A few years ago I had a boss who told me, “You don’t need to learn anymore. You know what you need. Now you just need to do.”
It was a compelling thought. A hopeful thought. It was also an utterly terrifying thought because I couldn’t have felt farther from knowing anything about anything.
Steve - I’ve mentioned him before - had gone through his own crucible. He’d built up a company with his brother, and because of some disagreement or another, he was ejected from his company and “lost everything,” as he told me. Millions of dollars, allegedly. He had been about the same age that I am now, and he was faced with starting over. He had all the accoutrements of man his age - wife, kids, mortgage, etc.
He’d gone through his own wanderjahr, starting emergency triage companies only to abandon them.
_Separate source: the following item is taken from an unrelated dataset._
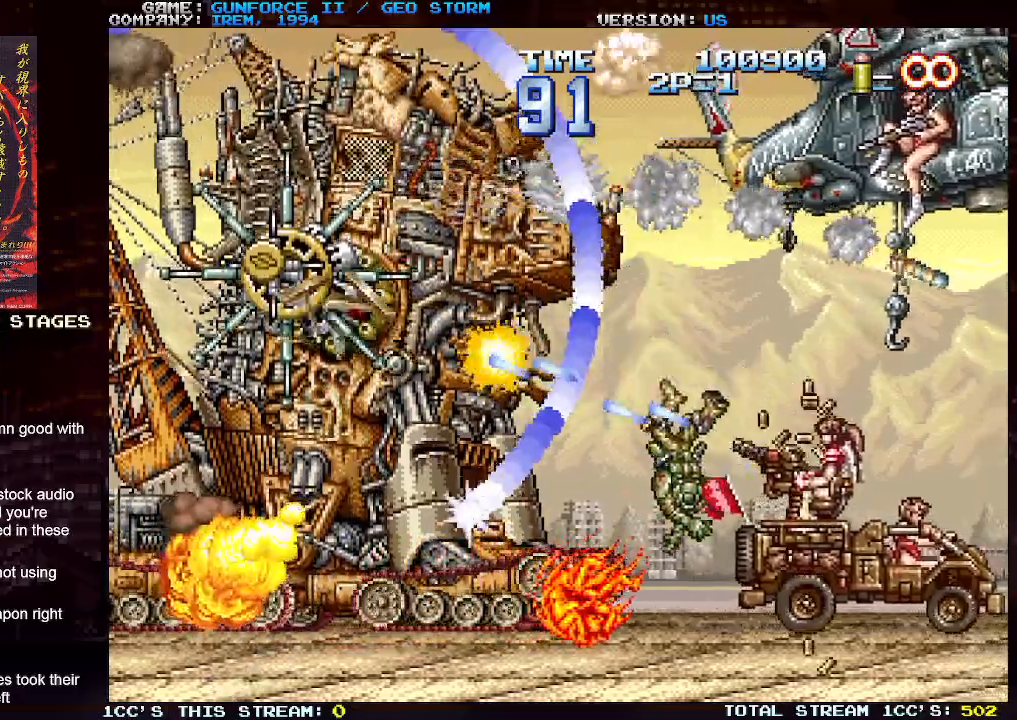
{"buttons": [], "left_stick": "center", "events": [[17, "SQUARE", "up"], [83, "SQUARE", "down"], [300, "SQUARE", "up"], [367, "SQUARE", "down"], [467, "SQUARE", "up"]]}
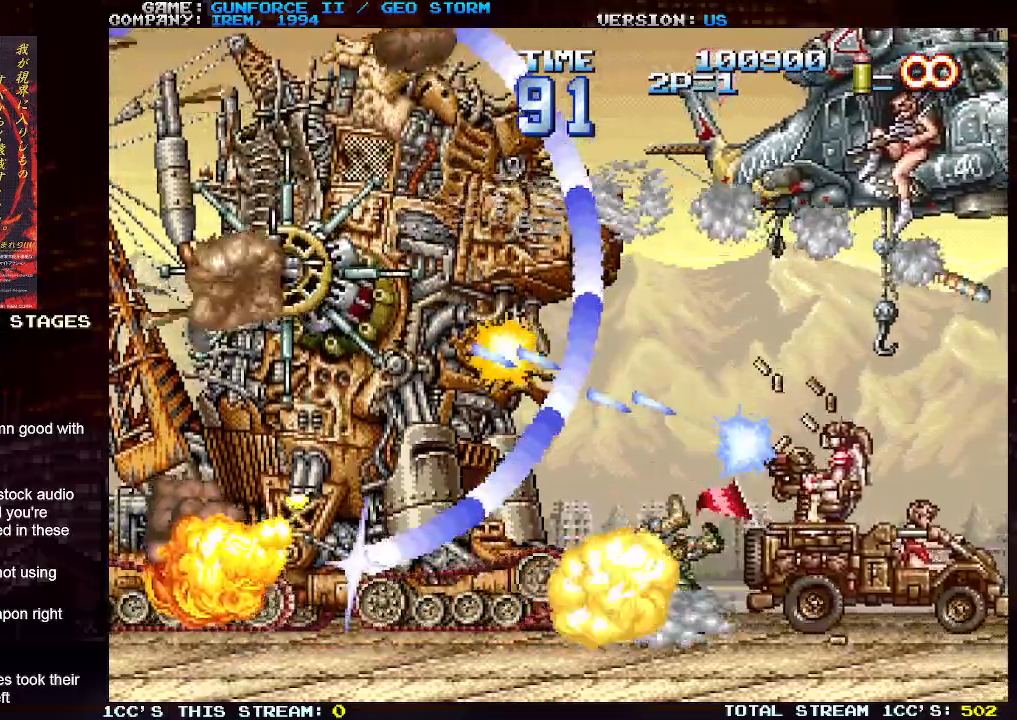
{"buttons": [], "left_stick": "center", "events": [[50, "SQUARE", "down"], [150, "SQUARE", "up"], [217, "SQUARE", "down"], [317, "SQUARE", "up"], [400, "SQUARE", "down"], [483, "SQUARE", "up"]]}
Eventually he landed at a company that he’d helped to found two decades before, and by that point he was ready to rock & roll. And rock & roll he did. He created a position for himself, grabbed the company’s operations by the throat, and increased revenue from $5 million annually to about $30 million in about five years.
Inspiring, to say the least.
So, when this guy, whose advice included such gems as, “I need you to stop being a [pansy],” (he didn’t say “pansy”) and, “You need to learn how to make grown men cry,” took me out to lunch for a pep talk, I was all ears. After all, this was only a couple of months after the company I’d been building for a decade collapsed faster than a Soviet-made nuclear reactor. I needed more than direction - I needed light.